Both Khoo and Saitoh remarked that they could hear audience members talk about what they wanted to eat for dinner following the screening of the film, a reaction that echoed what they heard at film festivals such as the Berlinale and New York’s Japan Cuts, where the film had already played. Khoo revealed that an interviewer at the Berlinale was crying after the film because she missed the food of her grandmother. “As we’ve seen at many festivals,” Khoo said, “people really engage with the film because food and the memories they evoke are very universal.”
Both the story and filming of Ramen Teh begin in Japan, where Saitoh had to prepare for his role as a ramen chef by making his own noodle broths from simmered clams. “I kept screwing up and having to make it over, again and again,” said Saitoh.
Once shooting in Singapore began, however, Saitoh and Masato were one, learning how to make Singaporean food on the fly. Saitoh said the filmmaking and cooking processes are very similar: “You gather the ingredients, season them, enjoy the final product, and then put everything away.”

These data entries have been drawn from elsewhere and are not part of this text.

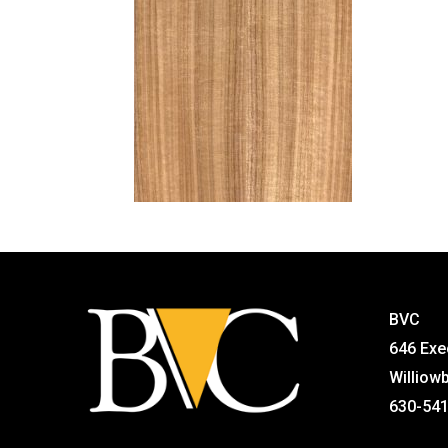
BVC
646 Exe
Williow
630-54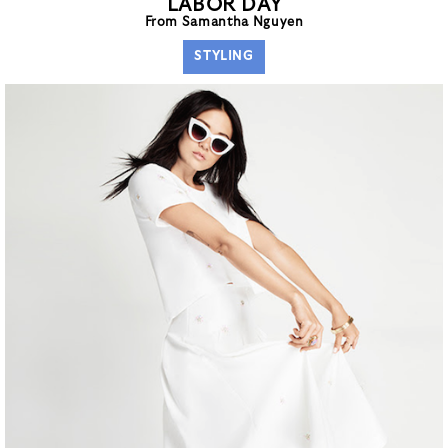
LABOR DAY
From Samantha Nguyen
STYLING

The film gloriously captures the vibrancy of Singapore’s diverse food centers, where hawkers serve specialties that mix Chinese and Southeast Asian food traditions such as chili crab, laksa noodles, fish head curry, Hainanese chicken rice, and, yes, the eponymous bak kut teh, which is presented in mouth-watering detail.
The pairing of ramen with bak kut teh at the center of the film’s themes is a clever choice that Singaporeans would be familiar with, considering the country has over 180 ramen restaurants, and about 400,000 Singaporeans come to Japan each year for food tourism. Khoo revealed that ramen is his favorite noodle, and the pairing of the two foods is because “these are earthy foods from the country, or street food. I feel that street food is soul food, it’s from the heart, and that’s the film.”

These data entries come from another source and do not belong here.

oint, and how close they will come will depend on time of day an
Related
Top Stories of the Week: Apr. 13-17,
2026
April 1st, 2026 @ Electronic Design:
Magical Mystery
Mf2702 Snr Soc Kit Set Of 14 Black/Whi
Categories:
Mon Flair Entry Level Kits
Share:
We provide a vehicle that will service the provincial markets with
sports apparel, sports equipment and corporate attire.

Though Khoo and Saitoh wouldn’t reveal their favorite ramen restaurants, they did test how the culinary fusion dish would work through enlisting the help of noodle-making friends. Saitoh was particularly surprised at the popularity of Japanese food in Singapore, upon seeing the abundance of ramen and revolving sushi shops in the city. “The tastes of the two countries seem to be very similar,” said Saitoh, “so a dish like ramen teh was necessary to unite the themes and cultures.”

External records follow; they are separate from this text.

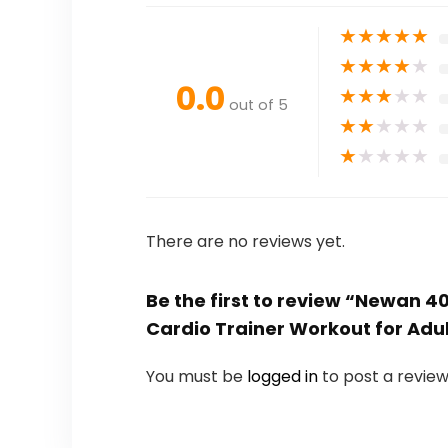
★
★
★
★
★
★
★
★
★
★
0.0
★
★
★
★
★
out of 5
★
★
★
★
★
★
★
★
★
★
There are no reviews yet.
Be the first to review “Newan 
Cardio Trainer Workout for Adu
You must be
logged in
to post a review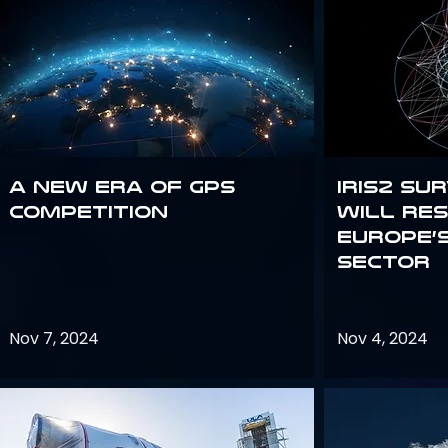
A new era of GPS
IRIS2 Su
competition
will re
Europe’
sector
Nov 7, 2024
Nov 4, 2024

Ramen Teh is a Japan-Singapore-France co-production, and Khoo and Saitoh talked about the need for increased international collaboration in the Asia region. “We are a very small country in Singapore, so it’s important for our films to travel and be seen by overseas markets to be viable,” said Khoo. “As a Singaporean filmmaker, I feel it is very important to have this collective effort in Asia with Asian filmmakers.
Khoo recently produced the HBO horror miniseries Folklore, featuring an episode directed by Saitoh , who also spoke about Japan’s need to increase collaboration. While Saitoh acknowledged that financing films for release in the international market is difficult, working on Ramen Teh and Folklore made him realize the strength of a project “from Asia.” “I think we are entering an era,” said Saitoh , “where we need to use the various assets – financial, technical, creative – that are available across Asia to create entertainment not just for the 130 million people in Japan, but for the 7 billion around the world.”